I use the California Innovations cooler bag. I don't put it in a hatch but rather secure it behind my seat, between the seat back and my fishing crate. Bungied or velcroed to either the crate or the seat back straps. Throw a frozen 16 oz bottle of water or two in and it'll keep fish cool all day. Works great for small to medium sized eating fish (flounder specks, puppy drum). Wouldn't be able to fit a cobia or anything like that in it, but it suits my purposes well.

http://www.amazon.com/California-In...0633827&sr=8-1&keywords=california+cooler+bag


----------



## 7.62 (Apr 15, 2011)

JamesRiverVa said:


> I use the California Innovations cooler bag. I don't put it in a hatch but rather secure it behind my seat, between the seat back and my fishing crate. Bungied or velcroed to either the crate or the seat back straps. Throw a frozen 16 oz bottle of water or two in and it'll keep fish cool all day. Works great for small to medium sized eating fish (flounder specks, puppy drum). Wouldn't be able to fit a cobia or anything like that in it, but it suits my purposes well.
> 
> http://www.amazon.com/California-In...0633827&sr=8-1&keywords=california+cooler+bag


This is exactly what I use, and I do put it in the rod pod if it's really hot out. I keep about 10 frozen Gatorade bottles in the freezer at all times. When I go fishing, I grab as many as I'll need for the outing. If it's just a quick trip, just a few. If I'll be out all day, I'll grab 8-10. They double as your drinking water (set a frozen one on deck and you've got ice cold water to drink) and I think you need more than just a couple in there to keep the fish as cold as I like to keep 'em. 

When I'm done fishing, I rinse the bottles off and throw 'em back in the freezer.
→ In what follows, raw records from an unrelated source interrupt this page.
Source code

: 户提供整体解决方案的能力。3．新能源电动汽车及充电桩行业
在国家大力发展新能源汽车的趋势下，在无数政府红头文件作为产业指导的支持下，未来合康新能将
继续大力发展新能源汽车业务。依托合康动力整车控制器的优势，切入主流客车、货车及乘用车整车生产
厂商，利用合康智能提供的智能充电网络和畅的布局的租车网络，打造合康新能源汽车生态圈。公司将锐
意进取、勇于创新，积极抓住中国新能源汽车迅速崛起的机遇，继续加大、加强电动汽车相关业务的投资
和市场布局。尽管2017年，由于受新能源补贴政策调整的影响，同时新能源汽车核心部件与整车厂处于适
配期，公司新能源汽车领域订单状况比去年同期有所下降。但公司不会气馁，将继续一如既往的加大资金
Get two. I did and am glad, because the zipper broker on one of 'em! 

There is a lotta stuff out there designed for kayak fishing, but so much of it is really expensive. You can easily find stuff like this that works just as well that puts a significantly less ding in your wallet. Same thing with flags, lights, trolleys, etc. You can DIY for a fraction of the cost. No need to spend $80 on a "kayak cooler."


----------



## roostertail (Jul 7, 2012)

+1! Good ideas! Also I love the light idea you gave me and it will be on my new yak as well.


----------